• [DATA FOR PROCESSING]:
--

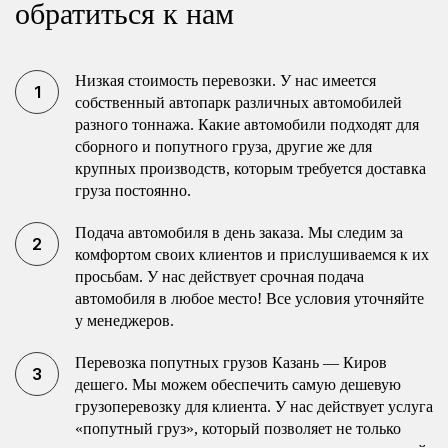
обратиться к нам
Низкая стоимость перевозки. У нас имеется
собственный автопарк различных автомобилей
разного тоннажа. Какие автомобили подходят для
сборного и попутного груза, другие же для
крупных производств, которым требуется доставка
груза постоянно.
Подача автомобиля в день заказа. Мы следим за
комфортом своих клиентов и прислушиваемся к их
просьбам. У нас действует срочная подача
автомобиля в любое место! Все условия уточняйте
у менеджеров.
Перевозка попутных грузов Казань — Киров
дешего. Мы можем обеспечить самую дешевую
грузоперевозку для клиента. У нас действует услуга
«попутный груз», который позволяет не только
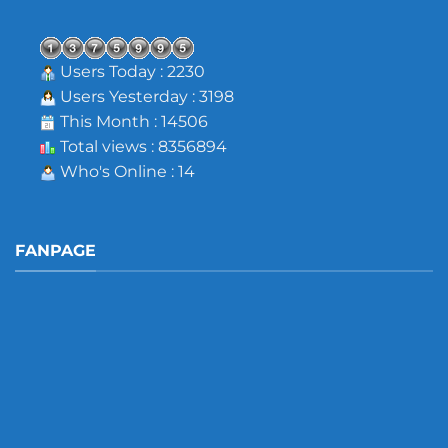
Users Today : 2230
Users Yesterday : 3198
This Month : 14506
Total views : 8356894
Who's Online : 14
FANPAGE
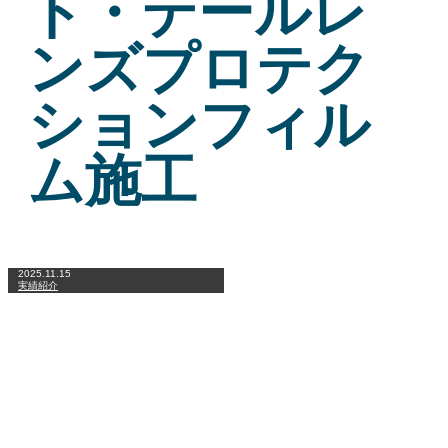
ト・テールレ
ンズプロテク
ションフィル
ム施工
2025.11.15
実績紹介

--

• [DESCRIPTION OF THE TASK]: From the records above, copy each line that contains the word "действует".

• [OUTPUT BELOW]:
просьбам. У нас действует срочная подача
грузоперевозку для клиента. У нас действует услуга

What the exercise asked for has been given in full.